For Japanese parents looking for a toy for their baby girl’s next birthday, Tomy’s Ketai Wanko (roughly translated as “mobile dog”) might be a fun option to consider. It’s a cute stuffed dog accompanied by mobile controller that works as a mock dog-to-human translator.
When the toy dog barks, you can bring the cell-phone close to its nose, and the noises are translated into language. The dog can say over 300 different phrases such as “pet me,” “sing to me,” or even “I like your what you’re wearing today.” A toy biscuit is also included, and when you feed your dog it will make happy eating sounds or even ask for more biscuits. You can learn more about how it works over on the Tomy website.

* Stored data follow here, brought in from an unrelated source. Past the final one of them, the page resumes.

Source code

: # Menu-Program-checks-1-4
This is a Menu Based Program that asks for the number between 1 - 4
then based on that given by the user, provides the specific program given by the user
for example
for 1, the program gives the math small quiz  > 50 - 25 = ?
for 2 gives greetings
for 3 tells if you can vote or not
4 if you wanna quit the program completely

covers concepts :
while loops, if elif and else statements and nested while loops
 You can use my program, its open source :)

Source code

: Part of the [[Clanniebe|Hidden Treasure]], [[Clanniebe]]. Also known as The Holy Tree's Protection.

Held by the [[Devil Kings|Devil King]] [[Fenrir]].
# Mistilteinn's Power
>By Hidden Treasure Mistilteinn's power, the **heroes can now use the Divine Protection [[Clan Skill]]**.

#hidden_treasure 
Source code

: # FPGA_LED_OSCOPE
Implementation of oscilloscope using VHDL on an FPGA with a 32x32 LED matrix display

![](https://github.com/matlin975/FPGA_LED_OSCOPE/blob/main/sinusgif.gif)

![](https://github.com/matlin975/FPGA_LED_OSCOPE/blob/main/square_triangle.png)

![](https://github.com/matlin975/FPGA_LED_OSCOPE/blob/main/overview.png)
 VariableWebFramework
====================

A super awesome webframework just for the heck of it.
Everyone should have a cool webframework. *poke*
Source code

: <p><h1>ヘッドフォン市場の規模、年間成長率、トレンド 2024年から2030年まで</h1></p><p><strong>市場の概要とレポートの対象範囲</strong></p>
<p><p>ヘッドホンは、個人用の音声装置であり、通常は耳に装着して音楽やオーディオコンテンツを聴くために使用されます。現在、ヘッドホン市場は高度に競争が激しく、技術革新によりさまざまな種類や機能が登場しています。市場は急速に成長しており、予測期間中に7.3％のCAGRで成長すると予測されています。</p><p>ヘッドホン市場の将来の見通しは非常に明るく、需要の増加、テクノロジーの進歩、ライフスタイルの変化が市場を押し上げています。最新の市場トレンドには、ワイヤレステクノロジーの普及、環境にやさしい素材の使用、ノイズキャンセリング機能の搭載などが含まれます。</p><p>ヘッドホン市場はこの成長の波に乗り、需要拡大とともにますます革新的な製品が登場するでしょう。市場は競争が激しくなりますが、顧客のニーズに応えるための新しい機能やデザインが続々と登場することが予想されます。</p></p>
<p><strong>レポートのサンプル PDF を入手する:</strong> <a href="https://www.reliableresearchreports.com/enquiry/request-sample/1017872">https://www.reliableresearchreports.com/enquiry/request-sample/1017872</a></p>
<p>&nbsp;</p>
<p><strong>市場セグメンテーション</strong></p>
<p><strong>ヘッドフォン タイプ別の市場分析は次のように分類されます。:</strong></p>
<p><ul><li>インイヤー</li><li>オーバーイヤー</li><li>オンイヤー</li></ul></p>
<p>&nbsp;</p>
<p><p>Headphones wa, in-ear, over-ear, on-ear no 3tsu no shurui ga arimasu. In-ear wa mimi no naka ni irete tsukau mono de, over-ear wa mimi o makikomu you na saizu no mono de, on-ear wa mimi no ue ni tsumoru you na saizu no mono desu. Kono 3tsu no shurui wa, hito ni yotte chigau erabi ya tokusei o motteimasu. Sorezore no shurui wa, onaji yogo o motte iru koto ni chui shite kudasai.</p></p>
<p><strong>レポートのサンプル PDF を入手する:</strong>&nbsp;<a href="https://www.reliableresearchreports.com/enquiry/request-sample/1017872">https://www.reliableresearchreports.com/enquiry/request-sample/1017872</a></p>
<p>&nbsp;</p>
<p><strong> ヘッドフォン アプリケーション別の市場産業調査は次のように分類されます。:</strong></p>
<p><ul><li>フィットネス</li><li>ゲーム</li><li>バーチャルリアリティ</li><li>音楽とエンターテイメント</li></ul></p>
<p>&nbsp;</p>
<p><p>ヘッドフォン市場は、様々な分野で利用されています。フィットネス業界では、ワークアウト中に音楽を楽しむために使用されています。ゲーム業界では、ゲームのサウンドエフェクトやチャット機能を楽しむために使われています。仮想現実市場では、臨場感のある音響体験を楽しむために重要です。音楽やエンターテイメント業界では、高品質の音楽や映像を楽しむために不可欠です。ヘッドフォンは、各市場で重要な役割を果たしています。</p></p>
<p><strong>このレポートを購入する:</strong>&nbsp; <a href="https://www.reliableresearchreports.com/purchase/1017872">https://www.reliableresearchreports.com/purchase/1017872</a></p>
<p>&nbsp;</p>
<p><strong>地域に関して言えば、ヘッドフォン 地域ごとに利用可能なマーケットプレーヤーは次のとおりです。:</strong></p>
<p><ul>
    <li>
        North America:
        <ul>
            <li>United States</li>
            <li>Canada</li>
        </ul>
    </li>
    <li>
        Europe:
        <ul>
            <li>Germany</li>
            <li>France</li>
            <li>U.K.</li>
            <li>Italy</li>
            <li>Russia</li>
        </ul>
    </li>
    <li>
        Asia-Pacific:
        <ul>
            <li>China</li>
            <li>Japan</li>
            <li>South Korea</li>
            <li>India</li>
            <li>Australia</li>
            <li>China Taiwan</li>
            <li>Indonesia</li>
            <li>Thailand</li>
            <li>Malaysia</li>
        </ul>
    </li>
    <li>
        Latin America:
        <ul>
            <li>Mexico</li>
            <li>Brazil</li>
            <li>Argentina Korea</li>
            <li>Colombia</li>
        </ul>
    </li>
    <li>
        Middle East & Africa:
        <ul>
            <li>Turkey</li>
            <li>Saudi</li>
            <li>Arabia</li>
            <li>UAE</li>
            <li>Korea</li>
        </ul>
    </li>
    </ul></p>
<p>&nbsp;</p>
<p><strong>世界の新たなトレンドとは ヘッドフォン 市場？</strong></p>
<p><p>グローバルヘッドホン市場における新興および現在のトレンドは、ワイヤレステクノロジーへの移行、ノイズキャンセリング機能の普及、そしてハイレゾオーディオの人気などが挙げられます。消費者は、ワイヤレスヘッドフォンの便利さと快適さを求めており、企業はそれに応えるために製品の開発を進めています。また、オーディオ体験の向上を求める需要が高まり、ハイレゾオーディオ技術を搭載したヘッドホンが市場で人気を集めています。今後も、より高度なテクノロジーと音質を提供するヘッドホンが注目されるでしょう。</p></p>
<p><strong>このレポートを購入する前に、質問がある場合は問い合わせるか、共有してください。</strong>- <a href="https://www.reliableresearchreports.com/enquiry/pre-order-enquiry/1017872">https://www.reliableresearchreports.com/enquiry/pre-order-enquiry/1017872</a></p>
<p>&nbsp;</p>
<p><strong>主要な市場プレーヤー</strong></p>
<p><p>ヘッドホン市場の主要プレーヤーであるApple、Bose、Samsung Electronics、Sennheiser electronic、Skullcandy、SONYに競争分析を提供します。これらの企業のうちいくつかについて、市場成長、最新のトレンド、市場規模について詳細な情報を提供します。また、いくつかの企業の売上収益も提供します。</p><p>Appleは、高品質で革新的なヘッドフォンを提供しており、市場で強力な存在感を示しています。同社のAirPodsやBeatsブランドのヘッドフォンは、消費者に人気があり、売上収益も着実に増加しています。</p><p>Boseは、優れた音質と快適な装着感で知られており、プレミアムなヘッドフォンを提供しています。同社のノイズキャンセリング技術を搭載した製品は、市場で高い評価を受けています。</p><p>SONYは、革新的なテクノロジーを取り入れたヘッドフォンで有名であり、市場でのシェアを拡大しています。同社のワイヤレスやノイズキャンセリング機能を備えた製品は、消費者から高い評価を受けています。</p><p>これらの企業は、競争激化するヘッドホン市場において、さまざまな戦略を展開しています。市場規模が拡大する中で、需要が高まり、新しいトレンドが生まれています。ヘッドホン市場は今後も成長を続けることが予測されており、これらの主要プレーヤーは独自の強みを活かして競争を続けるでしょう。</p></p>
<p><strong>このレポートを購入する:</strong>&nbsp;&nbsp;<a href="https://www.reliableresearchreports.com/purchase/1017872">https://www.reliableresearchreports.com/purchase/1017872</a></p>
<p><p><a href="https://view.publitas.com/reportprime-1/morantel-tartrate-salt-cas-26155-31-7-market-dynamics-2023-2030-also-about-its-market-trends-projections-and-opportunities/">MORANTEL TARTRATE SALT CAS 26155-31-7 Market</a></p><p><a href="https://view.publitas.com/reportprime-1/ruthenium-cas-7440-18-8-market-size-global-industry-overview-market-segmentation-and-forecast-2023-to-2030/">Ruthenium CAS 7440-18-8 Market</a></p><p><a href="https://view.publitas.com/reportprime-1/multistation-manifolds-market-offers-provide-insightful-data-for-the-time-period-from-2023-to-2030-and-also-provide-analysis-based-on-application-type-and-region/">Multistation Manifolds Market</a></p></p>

Keitai Wanko can be purchased for 3,780 yen (about $40) and is available in three breeds: toy poodle, chihuahua and Shiba Inu. In its announcement, Tomy (TSE:7867) notes that as many as 30% of Japanese people have some kind of pet. But of course there are some families that can not enjoy pets for some reason or another. The company hopes that Keitai Wanko could be an alternaitve for such families to teach children to take care of animals.
For real dogs
For those with real animals to pet, Tomy has an actual dog-to-human language translator and emotional analyzer called Bow-Lingual. That was released way back in September of 2002, co-developed by Tomy, Index Holdings, and Japan Acoustic Lab.
Bow-Lingual allows owners to communicate with dogs through a wireless mic built into the dog’s collar. The product sold over 300,000 units worldwide and received an Ig Nobel Prize in 2002. There is also a Bow-Lingual iPhone app if anyone wants to give it a try. We’ve not tested it (nor do we actually speak dog) so your mileage may vary!